A few factors might have influenced our results. First, this pilot study was limited to May to August, reduced to a subset of the entire vector activity season of March to October. It is possible that South Carolinian mosquito populations exhibit earlier activity due to the milder winters compared to more Northern and Western endemic states. For example, a Virginia study demonstrated June as peak Ae. triseriatus abundance (Barker et al., 2003), yet Virginia has an annual winter temperature range of 34.8–44.7°F and average winter precipitation of 3.34 in (mostly snowfall) (2022). In comparison, South Carolina exhibits an annual winter temperature range of 44.6–53.9°F and average winter precipitation of 3.91 inches (rarely snowfall) (2022). The average ten degrees warmer climate and lack of snowpack could promote a shortened diapause in South Carolina mosquito populations that was missed in our sampling time frame.

In addition, one tree hole was observed with water throughout the summer yet produced no mosquito larvae. Sampling was not conducted strategically following rain events to target larvae, and this could be done in future studies to better understand the ecology of mosquitoes in tree holes in this region. Next, we might have missed mosquito populations due to usage of the incorrect trap type and/or lure.
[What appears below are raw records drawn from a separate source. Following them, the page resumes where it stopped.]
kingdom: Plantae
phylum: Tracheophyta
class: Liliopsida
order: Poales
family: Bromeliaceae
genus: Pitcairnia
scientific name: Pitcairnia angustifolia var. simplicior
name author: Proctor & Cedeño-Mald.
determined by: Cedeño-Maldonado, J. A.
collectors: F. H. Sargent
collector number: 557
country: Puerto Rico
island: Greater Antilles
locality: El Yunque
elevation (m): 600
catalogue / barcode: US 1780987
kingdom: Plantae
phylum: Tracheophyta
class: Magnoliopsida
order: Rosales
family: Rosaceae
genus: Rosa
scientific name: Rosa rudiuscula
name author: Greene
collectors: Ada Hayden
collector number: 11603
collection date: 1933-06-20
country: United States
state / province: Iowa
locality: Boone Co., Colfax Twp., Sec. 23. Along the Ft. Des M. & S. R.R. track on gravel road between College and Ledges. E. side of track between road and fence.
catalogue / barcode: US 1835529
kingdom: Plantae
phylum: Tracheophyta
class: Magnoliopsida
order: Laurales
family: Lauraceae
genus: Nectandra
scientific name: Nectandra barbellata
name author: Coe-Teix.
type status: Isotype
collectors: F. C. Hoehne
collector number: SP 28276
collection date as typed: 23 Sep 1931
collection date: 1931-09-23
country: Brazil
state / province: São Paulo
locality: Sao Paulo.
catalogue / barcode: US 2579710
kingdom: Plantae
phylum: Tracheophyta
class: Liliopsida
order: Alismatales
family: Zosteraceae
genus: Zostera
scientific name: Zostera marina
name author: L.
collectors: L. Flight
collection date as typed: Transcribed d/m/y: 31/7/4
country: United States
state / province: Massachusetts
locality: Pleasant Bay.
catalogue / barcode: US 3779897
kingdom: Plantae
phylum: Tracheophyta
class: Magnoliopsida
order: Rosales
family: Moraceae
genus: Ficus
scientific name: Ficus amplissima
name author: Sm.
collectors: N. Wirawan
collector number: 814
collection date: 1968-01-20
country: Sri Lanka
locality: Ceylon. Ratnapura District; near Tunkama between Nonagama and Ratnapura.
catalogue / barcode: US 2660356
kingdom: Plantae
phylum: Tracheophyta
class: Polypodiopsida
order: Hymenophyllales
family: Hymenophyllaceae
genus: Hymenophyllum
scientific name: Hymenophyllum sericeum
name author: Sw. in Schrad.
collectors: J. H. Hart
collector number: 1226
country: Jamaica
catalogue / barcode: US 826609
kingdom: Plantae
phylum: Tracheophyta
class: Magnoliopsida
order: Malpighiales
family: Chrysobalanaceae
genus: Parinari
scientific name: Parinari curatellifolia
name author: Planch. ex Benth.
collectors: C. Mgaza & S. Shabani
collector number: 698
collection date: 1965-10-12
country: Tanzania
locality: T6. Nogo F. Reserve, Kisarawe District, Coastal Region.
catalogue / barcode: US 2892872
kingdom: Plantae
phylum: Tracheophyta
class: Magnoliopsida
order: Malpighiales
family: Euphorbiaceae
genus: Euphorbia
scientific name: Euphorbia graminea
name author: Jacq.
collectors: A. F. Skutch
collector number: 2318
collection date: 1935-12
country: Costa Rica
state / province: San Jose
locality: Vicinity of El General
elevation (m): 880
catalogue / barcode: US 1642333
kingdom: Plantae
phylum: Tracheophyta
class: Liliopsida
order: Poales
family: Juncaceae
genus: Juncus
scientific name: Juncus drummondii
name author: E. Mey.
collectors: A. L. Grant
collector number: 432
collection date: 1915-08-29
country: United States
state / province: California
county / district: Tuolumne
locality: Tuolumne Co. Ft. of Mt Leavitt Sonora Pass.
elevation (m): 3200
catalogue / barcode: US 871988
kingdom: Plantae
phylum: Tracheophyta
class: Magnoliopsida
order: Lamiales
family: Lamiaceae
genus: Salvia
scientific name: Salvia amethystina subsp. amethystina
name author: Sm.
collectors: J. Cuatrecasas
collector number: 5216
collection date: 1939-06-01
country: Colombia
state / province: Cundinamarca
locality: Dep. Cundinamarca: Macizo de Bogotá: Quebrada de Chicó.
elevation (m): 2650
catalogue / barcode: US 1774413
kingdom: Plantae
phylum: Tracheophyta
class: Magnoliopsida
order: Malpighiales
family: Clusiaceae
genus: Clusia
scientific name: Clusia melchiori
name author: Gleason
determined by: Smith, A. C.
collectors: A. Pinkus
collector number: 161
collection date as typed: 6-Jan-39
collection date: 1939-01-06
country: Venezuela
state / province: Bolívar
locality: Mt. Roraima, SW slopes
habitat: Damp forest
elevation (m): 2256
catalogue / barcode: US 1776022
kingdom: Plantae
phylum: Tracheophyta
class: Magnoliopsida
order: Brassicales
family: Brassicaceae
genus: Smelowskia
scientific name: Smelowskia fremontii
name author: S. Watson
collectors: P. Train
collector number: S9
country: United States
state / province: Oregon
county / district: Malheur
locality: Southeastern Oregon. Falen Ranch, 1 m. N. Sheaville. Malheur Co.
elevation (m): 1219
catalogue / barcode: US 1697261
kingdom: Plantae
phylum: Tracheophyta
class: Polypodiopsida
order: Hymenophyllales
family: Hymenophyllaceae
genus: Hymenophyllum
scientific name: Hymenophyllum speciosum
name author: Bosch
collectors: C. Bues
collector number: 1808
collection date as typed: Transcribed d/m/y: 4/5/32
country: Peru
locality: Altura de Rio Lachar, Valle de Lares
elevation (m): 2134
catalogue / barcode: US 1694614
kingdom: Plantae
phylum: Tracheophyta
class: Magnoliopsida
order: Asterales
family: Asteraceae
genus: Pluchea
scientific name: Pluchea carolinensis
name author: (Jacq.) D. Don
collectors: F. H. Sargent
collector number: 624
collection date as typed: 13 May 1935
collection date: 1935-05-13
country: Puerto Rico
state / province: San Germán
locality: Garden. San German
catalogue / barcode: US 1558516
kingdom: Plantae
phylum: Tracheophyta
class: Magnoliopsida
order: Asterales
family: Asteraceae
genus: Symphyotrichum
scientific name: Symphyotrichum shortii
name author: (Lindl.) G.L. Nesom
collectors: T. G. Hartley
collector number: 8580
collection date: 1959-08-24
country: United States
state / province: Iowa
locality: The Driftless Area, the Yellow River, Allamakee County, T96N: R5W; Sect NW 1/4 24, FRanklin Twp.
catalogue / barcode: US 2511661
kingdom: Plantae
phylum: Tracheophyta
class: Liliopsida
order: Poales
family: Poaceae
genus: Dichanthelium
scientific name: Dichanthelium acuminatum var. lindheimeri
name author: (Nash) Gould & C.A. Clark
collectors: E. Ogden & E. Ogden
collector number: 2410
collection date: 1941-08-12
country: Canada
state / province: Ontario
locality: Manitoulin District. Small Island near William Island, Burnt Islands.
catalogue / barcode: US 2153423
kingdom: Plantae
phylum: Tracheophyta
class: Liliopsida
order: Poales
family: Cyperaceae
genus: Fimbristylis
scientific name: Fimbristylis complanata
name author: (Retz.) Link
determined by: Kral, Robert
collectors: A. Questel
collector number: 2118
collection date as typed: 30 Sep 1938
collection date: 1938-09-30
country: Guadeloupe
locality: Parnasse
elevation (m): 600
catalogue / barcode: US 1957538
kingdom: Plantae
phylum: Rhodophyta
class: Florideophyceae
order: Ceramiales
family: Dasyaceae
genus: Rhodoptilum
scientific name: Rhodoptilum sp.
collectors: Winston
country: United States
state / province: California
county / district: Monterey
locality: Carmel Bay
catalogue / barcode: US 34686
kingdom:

We used two host-seeking traps (CDC light trap and BG Sentinel trap), which have been shown useful for Ae. triseriatus in Tennessee and North Carolina (Szumlas et al., 1996; Urquhart et al., 2016). However, combinations of CDC miniature light traps with backpack aspirators and ovicups have been successful at collecting Ae. triseriatus in this same Appalachian area (Szumlas et al., 1996). Finally, our choice to perform surveillance at State Parks versus rural-residential settings might have inhibited mosquito detection. In a nearby LACV endemic area, Ae. triseriatus populations were highly abundant at peridomestic sites with high artificial container densities (Tamini et al., 2021). Despite these potential confounders, one could reasonably argue that Ae. triseriatus is not a predominant concern, and autochthonous LACV human transmission is likely uncommon.

This pilot study had some limitations worth noting. First, a small number of traps were deployed, leading to a small number of mosquitoes collected overall. Given the mountainous terrain and the heavy weight of the traps and their batteries, considerable physical exertion was required which limited the number of traps that could be set out on one evening. In addition, this pilot study was not extramurally funded, which limited the manpower resources available; however, three trained students volunteered their time to ensure that quality and consistent collections occurred. Another limitation is the lack of container surveillance to accompany adult traps. Although trained students searched for tree holes from the ground level within sight distance from adult traps, a larger effort was not made for this pilot study. Moreover, other potential LACV vectors, Ae. albopictus and Ae. japonicus, were not tested for pathogens, limiting additional entomological information to this report.

Although we did not find evidence of LACV in mosquitoes from South Carolina State Parks located in the Appalachian Mountains, the premise exists for rare human transmission given the proximity to prevalent endemic clusters from neighboring North Carolina counties. Future studies should utilize an expanded surveillance approach and pair collections around contemporary human case residences. Due to the unique epidemiology of this virus where case clusters are common in the same household (Byrd et al., 2018; Haddow and Odoi, 2009; Haddow et al., 2011), concentrated epidemiological investigations could be conducted when a case is reported in the state. Despite these null findings, mosquito and human case surveillance is warranted during summer months to detect unusually active seasons to mitigate severe outcomes among vulnerable pediatric populations, along with further understanding the eco-epidemiology of this virus in this specific region of the Appalachians.